Cam Rhan Bay

Historically ( Wikipedia ) Cam Rhan Bay ( Vietnamese Vinh Cam Ranh ) has been significant from a military standpoint. The French used it as a naval base for their forces during Indochina. It was also used as a staging area for the 40 ship Imperial Russian Fleet under Admiral Zinovy Rozhestvensky prior to the battle of Tsushima in 1905, and by the Japanese Imperial Navy in the preparation for the invasion of Malaysia in 1942. In January of 1945 U.S. Naval Task Force 38 destroyed most Japanese facilities in an action called Operation Gratitude after which the bay was abandoned.

In 1964 United States Seventh Fleet reconnaissance aircraft, the seaplane tender Currituck ( AV-7) , and Mine Flotilla 1 units carried out hydrographic and beach surveys and explored sites for facilities ashore. This preparatory work proved fortuitous when a North Vietnamese trawler was discovered landing munitions and supplies at nearby Vung Ro Bay in Feburary 1965; the incident led the United States to develop Cam Ranh as a major base.

The United States Air Force operated a large cargo/airlift facility called Cam Ranh Air Base, which was also used as a tactical fighter base.
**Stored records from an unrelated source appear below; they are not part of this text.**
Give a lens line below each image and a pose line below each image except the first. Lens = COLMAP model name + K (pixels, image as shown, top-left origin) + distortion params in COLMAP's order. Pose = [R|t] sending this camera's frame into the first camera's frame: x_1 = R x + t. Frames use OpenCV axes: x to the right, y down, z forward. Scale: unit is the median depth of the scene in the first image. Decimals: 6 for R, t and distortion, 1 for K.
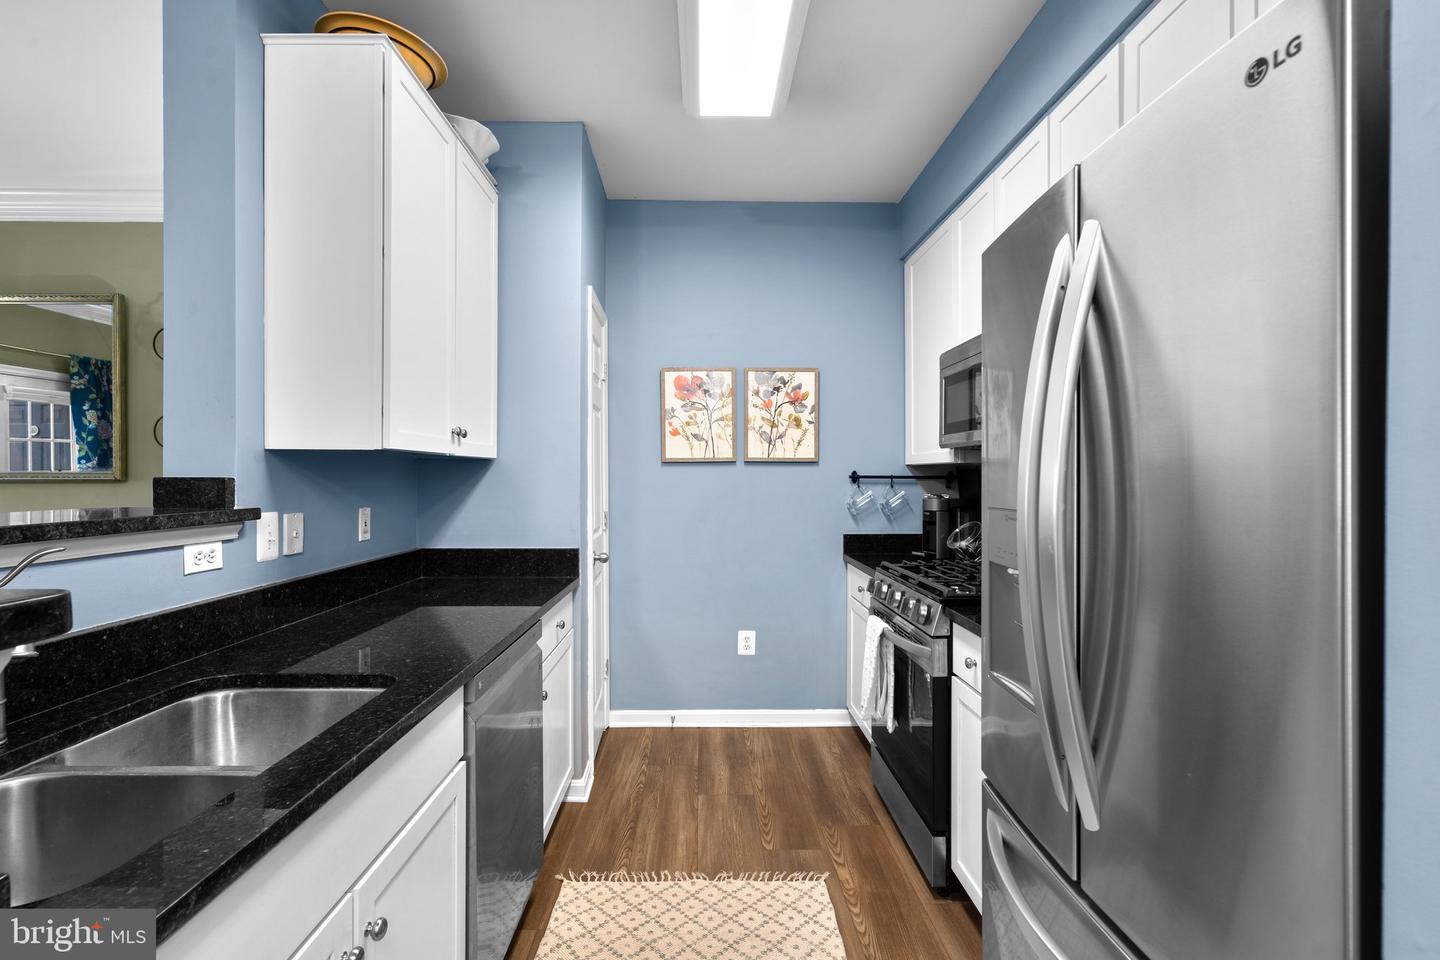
lens RADIAL K [[664.6, 0, 712.0], [0, 664.6, 481.7], [0, 0, 1]] dist [-0.007140, 0.003084]
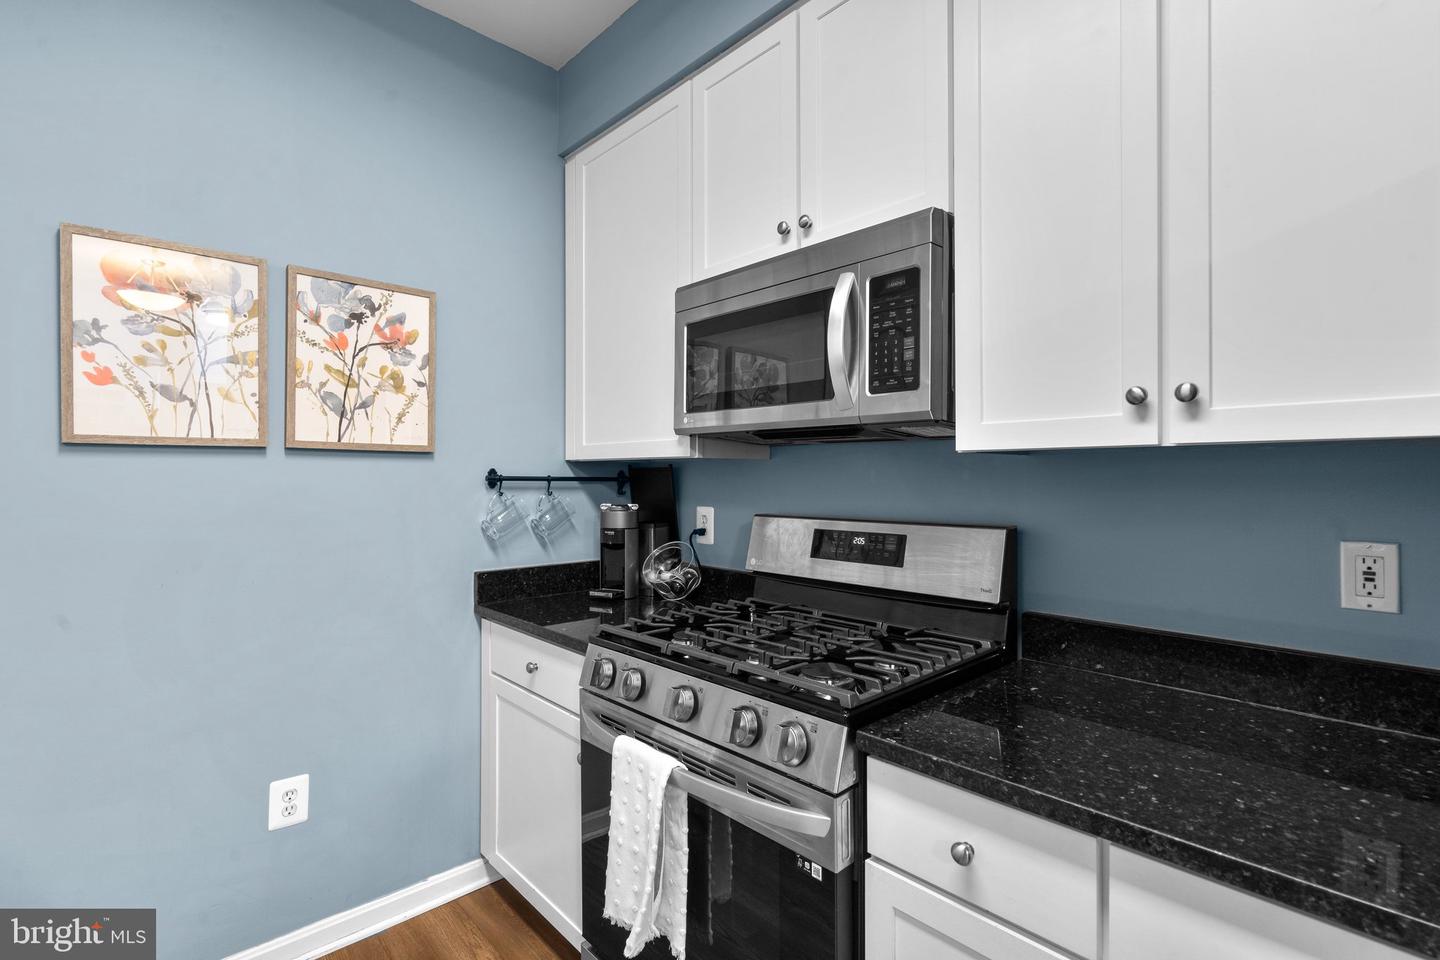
lens RADIAL K [[664.6, 0, 717.4], [0, 664.6, 474.1], [0, 0, 1]] dist [-0.007140, 0.003084]
pose [[0.746982, 0.005611, 0.664820, -0.046146], [0.003232, 0.999922, -0.012071, -0.003344], [-0.664836, 0.011165, 0.746906, 0.432284]]
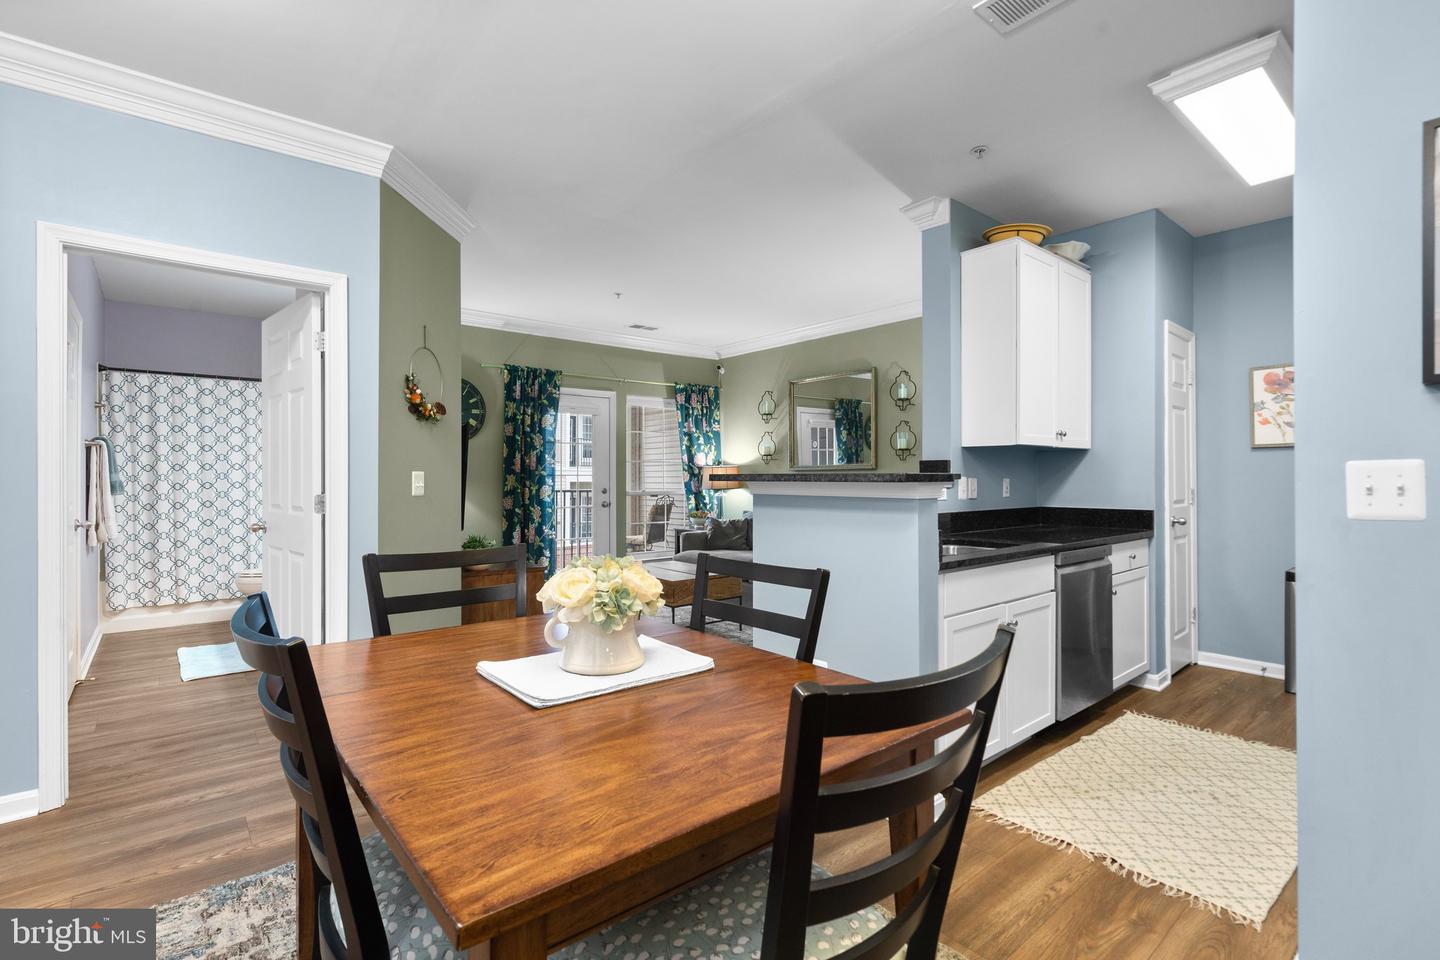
lens RADIAL K [[664.6, 0, 710.3], [0, 664.6, 476.4], [0, 0, 1]] dist [-0.007140, 0.003084]
pose [[0.625084, -0.004115, -0.780547, 0.259394], [-0.001919, 0.999975, -0.006809, 0.033126], [0.780555, 0.005754, 0.625060, -0.515204]]
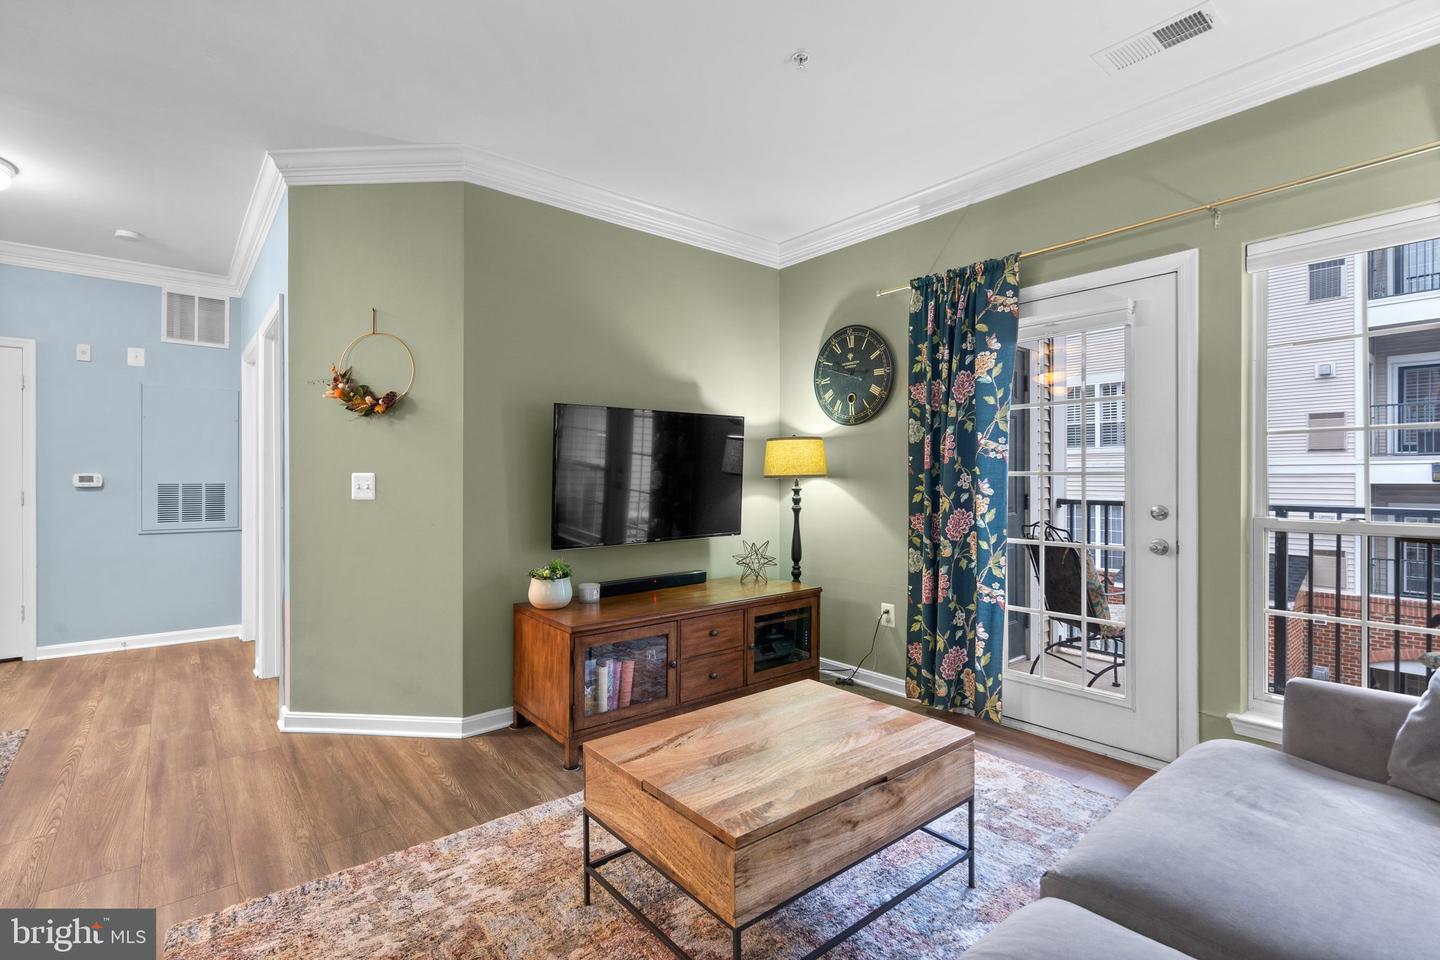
lens RADIAL K [[664.6, 0, 724.3], [0, 664.6, 478.9], [0, 0, 1]] dist [-0.007140, 0.003084]
pose [[-0.779564, -0.001113, -0.626321, -0.691825], [-0.004980, 0.999978, 0.004421, 0.021410], [0.626303, 0.006566, -0.779552, 0.891505]]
It was one of the three aerial ports where the United States military personnel entered or departed South Vietnam for their tour of duty.

Cam Ranh is considered the finest deepwater shelter in South East Asia. Since 2011-2014, Vietnamese authorities have been hiring Russian consultants and purchased Russian technologies to re-open Cam Ranh Bay ( the former United States, South Vietnamese Air Force and later Soviet military base ) as a site of a new naval maintenance and logistic facility for foreign warships.

The monument at Cam Ranh Bay is in dedication to those Russian and Vietnamese Navy and Air Force personnel who had been killed in Vietnamese water or skies in support of Vietnam ( post 1979 )

Further along the coast after Cam Ranh and a bit of roughing it along route 1 it was back down on the coast then some very hilly climbing on new roads only constructed in the last two years making it unique for me as it was all new territory. Also uniqueness because of views of some of the most uninhabited coast line one could find anywhere.

200 kms directly East cycling towards Phan Rang lays the Spratly Islands still under current international court of law to settle the 14 island ownership in that part of the world.

Again, I couldn't escape the coastal industries appearing along the coast and those that have been around for centuries. Salt paddy fields being common but worth money for those who put a popular sea salt commodity on consumers tables on a global scale.

Chilli farming and vineyards for the wine industry along the coast where I am now. It's where the mountains almost meet the coast allowing growing to occur due the right temperatures and climate to develop Vietnamese wine for market place and large chillis that look delicious and sweet enough to eat, but we know that's not the case.